Interested individuals should submit the below, each as a separate attachment (four (4) total), to Global@si.edu with subject line “NMAfA Program Application” no later than 11:59pm ET on Monday, 2 January 2023:
1) A statement of interest, in English, about participation in the program (no more than three pages, size 12 font, and double-spaced). Within the statement, applicants should describe their own cultural practice and potential or existing ties to the NMAfA collection.
2) A one-paragraph description in English of how the applicant will work with an area of focus from the list below for the project duration. This area of focus will form the basis of the pilot projects participants will carry out once back to their home countries. The paragraph should identify how the area of focus can impact their cultural practice.
- a. Collection Strategy Plan—NMAfA is in the process of reviewing and rewriting how to approach adding to the collection going forward
- b. African Naming Project—NMAfA’s database administrator, along with their archivist, is looking at how they use terminology in cataloguing and in their database
- c. Objects of Concern (e.g., from conflict zones; funerary objects)
- d.
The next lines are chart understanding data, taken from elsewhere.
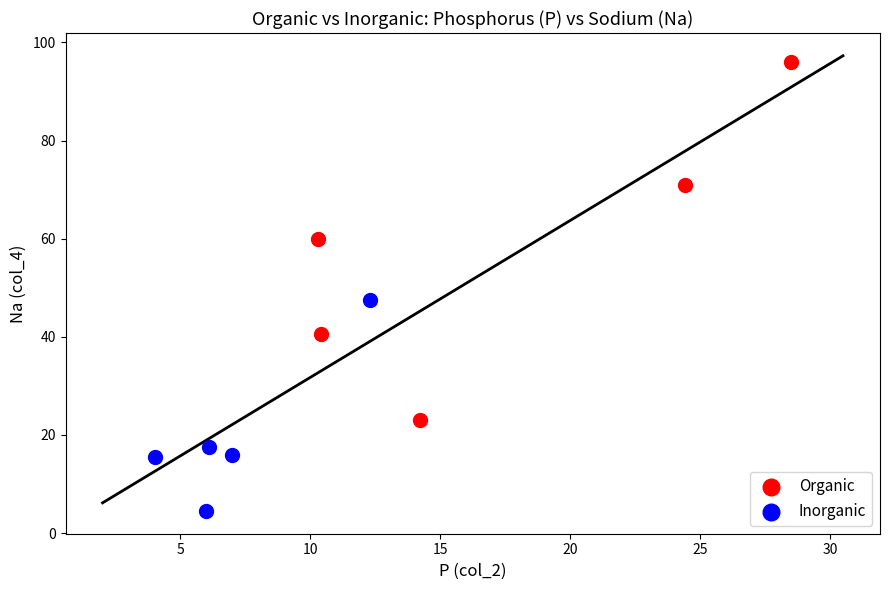

Which series reaches the maximum Y coordinate?

Organic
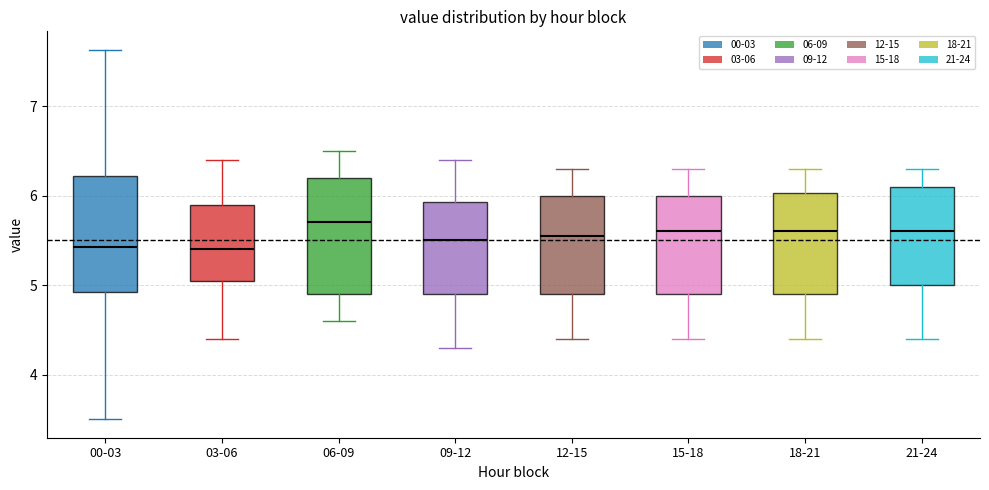

Reading left to right, transcribe this box plot: for each box, give where its median line is, the range the box spans, and where its two whiskers end, as read against the y-axis. The values are not printed on the chart, so give them approximately, as read against the axis.

00-03: median 5.4, box 4.9 to 6.2, whiskers 3.5 to 7.6
03-06: median 5.4, box 5.1 to 5.9, whiskers 4.4 to 6.4
06-09: median 5.7, box 4.9 to 6.2, whiskers 4.6 to 6.5
09-12: median 5.5, box 4.9 to 5.9, whiskers 4.3 to 6.4
12-15: median 5.6, box 4.9 to 6.0, whiskers 4.4 to 6.3
15-18: median 5.6, box 4.9 to 6.0, whiskers 4.4 to 6.3
18-21: median 5.6, box 4.9 to 6.0, whiskers 4.4 to 6.3
21-24: median 5.6, box 5.0 to 6.1, whiskers 4.4 to 6.3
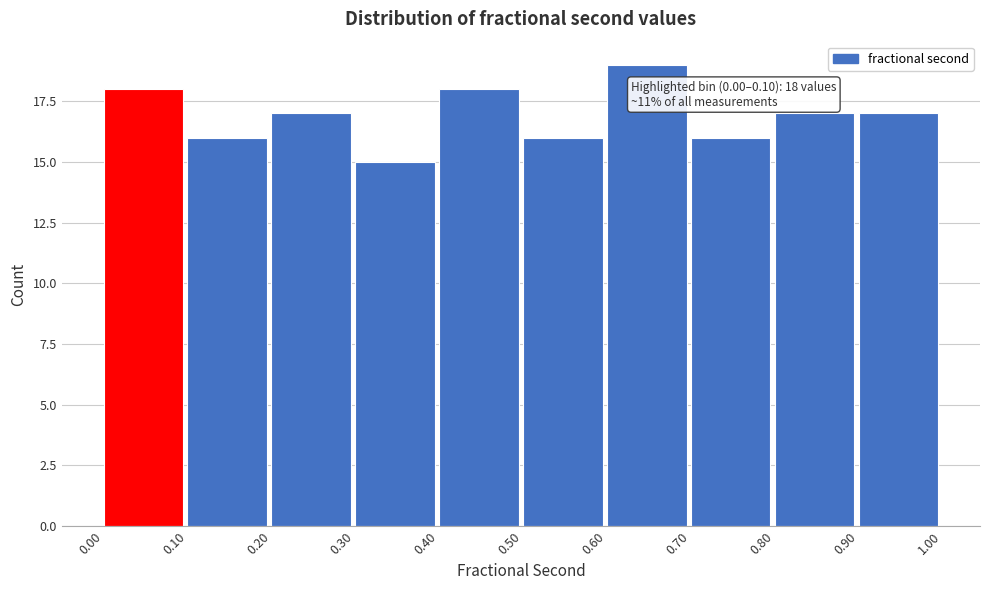

Which range on the x-axis has the tallest bar?

0.60 to 0.70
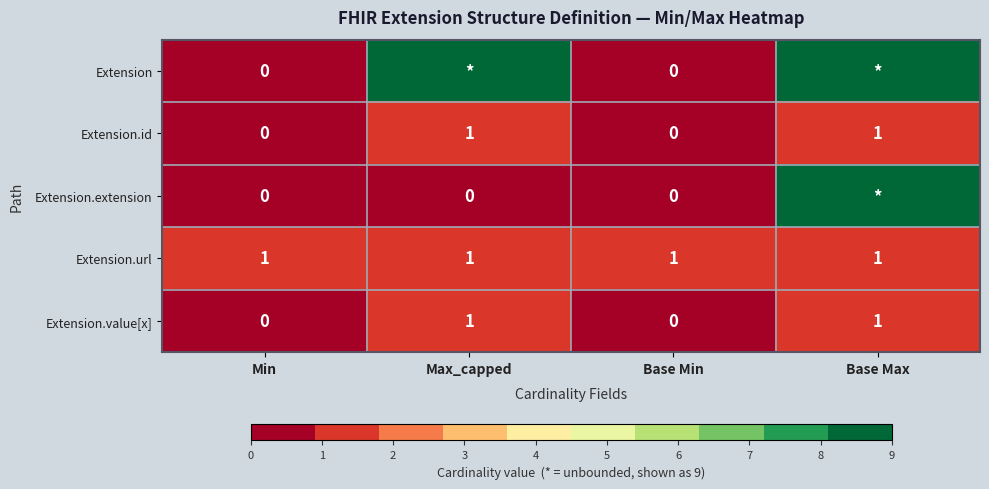

What is the total value across all series at Base Min?

1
African Museology, which is looking at the following:
i. identification of objects needing special handling: gender-restricted; powerful; sacred
ii. handling, storage, and exhibition of objects with special requirements
iii. traditional care protocols
3) Resume in English
4) One letter of support in English (letter can speak to applicant’s background, experience, creativity/innovation, or other qualifications)
Applicants must submit all requested materials listed above by the deadline to be eligible for selection. Applicants will be evaluated based on suitability for the program and materials provided. Final applicants may be invited to participate in a virtual interview. Due to the volume of applications, it is likely that only finalists will be contacted.